──────── WORKING DATA

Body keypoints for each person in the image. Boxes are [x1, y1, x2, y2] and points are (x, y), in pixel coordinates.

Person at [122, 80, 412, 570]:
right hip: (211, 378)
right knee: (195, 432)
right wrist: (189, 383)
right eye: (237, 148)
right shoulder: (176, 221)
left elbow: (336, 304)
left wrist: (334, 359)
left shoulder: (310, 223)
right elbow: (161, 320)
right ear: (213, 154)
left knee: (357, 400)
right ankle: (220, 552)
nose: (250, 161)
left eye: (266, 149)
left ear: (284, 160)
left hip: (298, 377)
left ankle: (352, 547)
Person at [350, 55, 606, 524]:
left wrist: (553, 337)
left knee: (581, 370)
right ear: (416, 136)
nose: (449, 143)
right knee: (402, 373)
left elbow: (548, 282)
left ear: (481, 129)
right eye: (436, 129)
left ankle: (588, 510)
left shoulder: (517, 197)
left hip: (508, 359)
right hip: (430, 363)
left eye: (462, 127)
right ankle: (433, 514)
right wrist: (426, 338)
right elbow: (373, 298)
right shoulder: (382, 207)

────────────────
──────── WORKING DATA

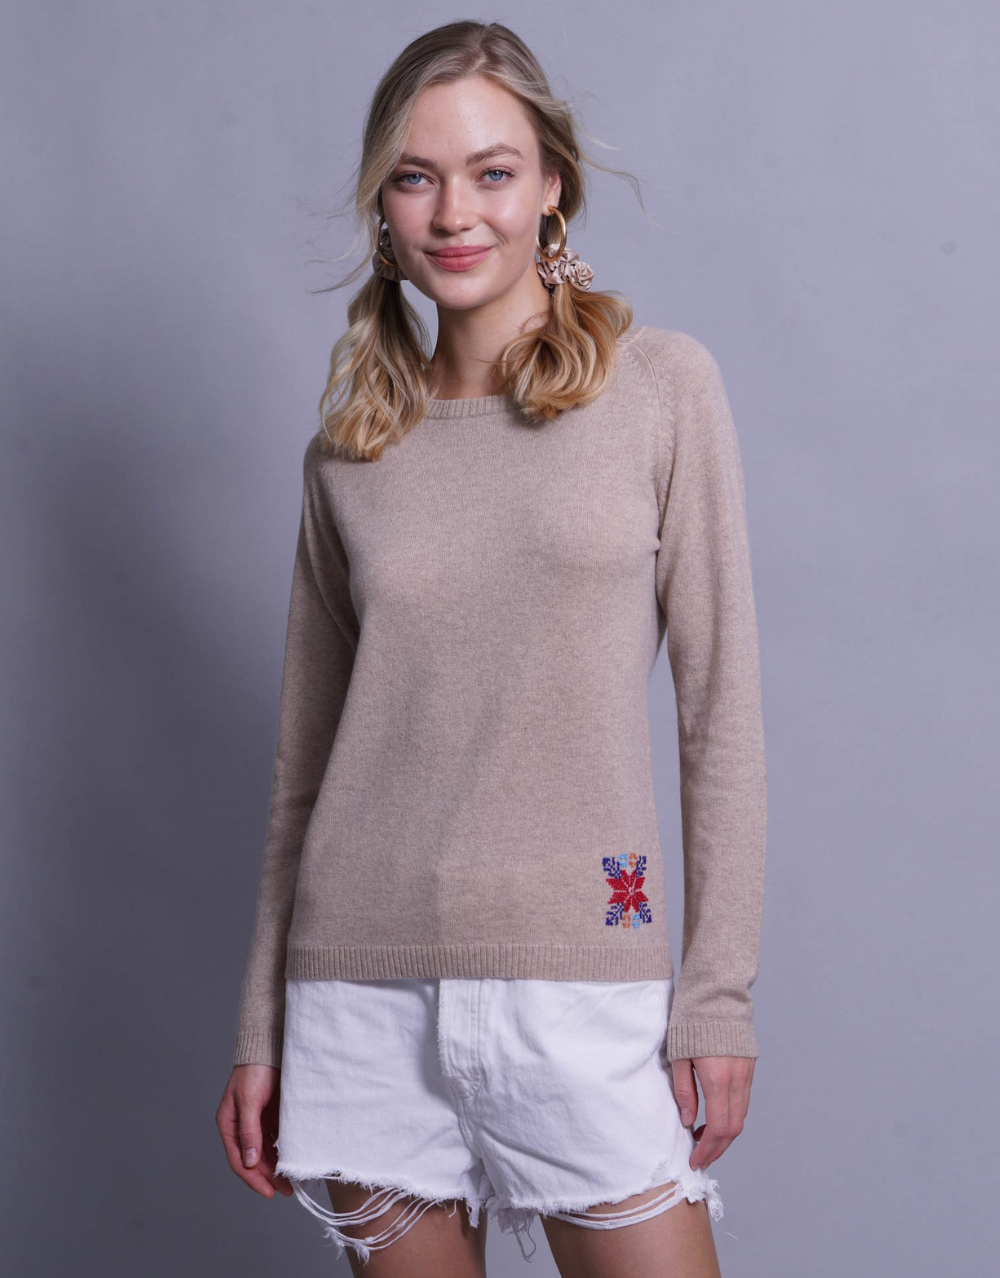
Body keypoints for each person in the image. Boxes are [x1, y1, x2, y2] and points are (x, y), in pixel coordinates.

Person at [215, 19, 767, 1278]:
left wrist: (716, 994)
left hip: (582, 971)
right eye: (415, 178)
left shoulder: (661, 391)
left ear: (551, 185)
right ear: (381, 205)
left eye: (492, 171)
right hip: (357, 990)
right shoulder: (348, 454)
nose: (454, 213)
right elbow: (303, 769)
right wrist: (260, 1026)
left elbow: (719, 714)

────────────────
──────── WORKING DATA

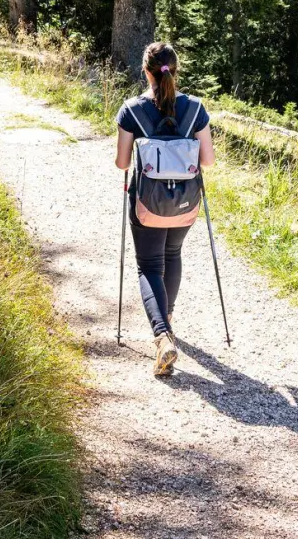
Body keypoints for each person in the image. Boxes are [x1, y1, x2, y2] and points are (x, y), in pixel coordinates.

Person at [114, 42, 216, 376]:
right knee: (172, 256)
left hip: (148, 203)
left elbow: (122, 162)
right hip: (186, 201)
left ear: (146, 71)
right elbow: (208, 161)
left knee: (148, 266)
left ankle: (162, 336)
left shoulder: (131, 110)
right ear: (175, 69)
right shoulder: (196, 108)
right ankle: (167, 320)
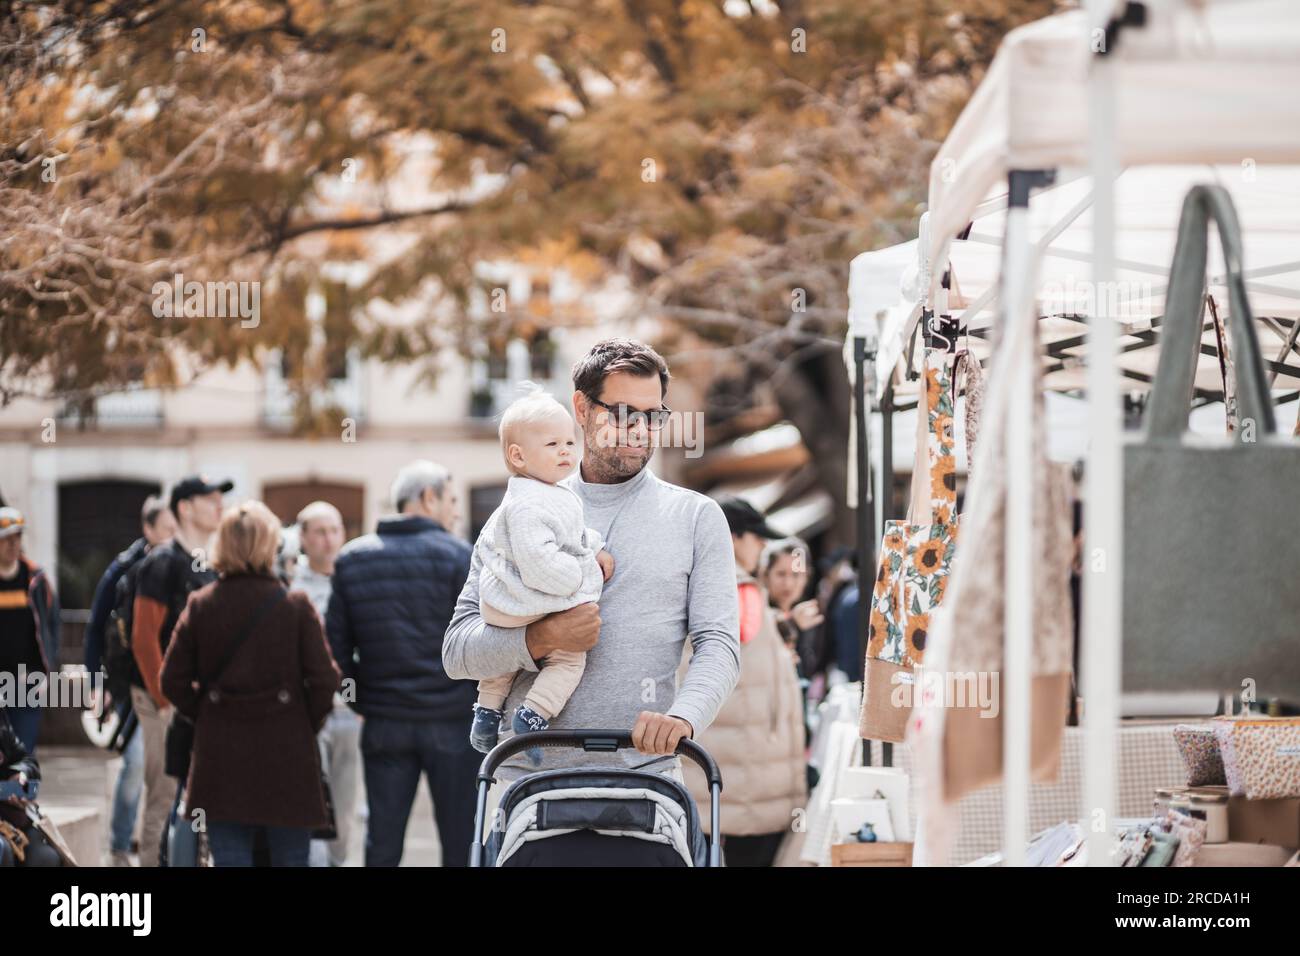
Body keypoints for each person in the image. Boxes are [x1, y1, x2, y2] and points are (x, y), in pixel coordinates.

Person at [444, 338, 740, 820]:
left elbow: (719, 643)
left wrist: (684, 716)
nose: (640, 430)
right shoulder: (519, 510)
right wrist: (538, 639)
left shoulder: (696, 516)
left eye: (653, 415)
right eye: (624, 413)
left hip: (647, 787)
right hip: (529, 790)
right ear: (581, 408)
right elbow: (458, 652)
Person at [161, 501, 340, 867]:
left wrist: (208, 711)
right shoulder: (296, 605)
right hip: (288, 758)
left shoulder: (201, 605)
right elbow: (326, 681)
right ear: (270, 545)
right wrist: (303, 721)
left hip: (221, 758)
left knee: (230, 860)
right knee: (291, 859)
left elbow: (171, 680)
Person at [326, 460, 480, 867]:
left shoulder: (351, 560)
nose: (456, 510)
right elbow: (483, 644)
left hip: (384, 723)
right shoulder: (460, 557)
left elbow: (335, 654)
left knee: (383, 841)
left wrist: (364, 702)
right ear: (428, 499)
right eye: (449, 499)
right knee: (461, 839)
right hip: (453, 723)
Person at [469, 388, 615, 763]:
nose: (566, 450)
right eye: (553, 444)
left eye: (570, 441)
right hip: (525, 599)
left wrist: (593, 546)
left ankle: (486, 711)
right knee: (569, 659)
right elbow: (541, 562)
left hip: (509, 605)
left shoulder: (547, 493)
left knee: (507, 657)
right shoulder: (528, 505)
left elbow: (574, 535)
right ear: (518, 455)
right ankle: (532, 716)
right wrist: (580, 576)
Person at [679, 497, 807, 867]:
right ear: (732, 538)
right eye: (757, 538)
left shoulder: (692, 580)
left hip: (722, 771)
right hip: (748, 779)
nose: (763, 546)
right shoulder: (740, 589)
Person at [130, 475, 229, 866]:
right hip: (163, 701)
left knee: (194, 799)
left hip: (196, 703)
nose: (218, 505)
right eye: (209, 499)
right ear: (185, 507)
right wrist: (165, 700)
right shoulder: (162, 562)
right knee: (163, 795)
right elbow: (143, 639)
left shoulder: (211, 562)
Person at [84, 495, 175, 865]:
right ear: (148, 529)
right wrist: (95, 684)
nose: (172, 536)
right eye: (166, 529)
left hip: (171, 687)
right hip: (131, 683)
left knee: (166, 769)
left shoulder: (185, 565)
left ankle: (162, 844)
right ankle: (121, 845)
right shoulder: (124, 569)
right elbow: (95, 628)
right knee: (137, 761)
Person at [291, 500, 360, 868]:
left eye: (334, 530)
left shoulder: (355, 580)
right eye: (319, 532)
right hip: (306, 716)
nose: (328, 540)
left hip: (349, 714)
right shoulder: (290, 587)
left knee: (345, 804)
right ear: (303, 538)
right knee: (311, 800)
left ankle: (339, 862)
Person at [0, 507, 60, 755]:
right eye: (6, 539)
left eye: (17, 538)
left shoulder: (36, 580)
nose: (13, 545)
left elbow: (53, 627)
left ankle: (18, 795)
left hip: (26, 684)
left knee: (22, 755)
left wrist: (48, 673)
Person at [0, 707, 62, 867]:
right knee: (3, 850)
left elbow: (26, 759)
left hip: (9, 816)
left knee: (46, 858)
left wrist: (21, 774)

────────────────

PROBLEM STATEMENT
Within the listing above, give again exactly every line from the line with "right wrist: (165, 700)" through the line with "right shoulder: (124, 569)", both included, and no other line.

ANSWER AREA
right wrist: (165, 700)
right shoulder: (162, 562)
right knee: (163, 795)
right elbow: (143, 639)
left shoulder: (211, 562)
Person at [84, 495, 175, 865]:
right ear: (148, 529)
right wrist: (95, 684)
nose: (172, 536)
right eye: (166, 529)
left hip: (171, 687)
right hip: (131, 683)
left knee: (166, 769)
left shoulder: (185, 565)
left ankle: (162, 844)
right ankle: (121, 845)
right shoulder: (124, 569)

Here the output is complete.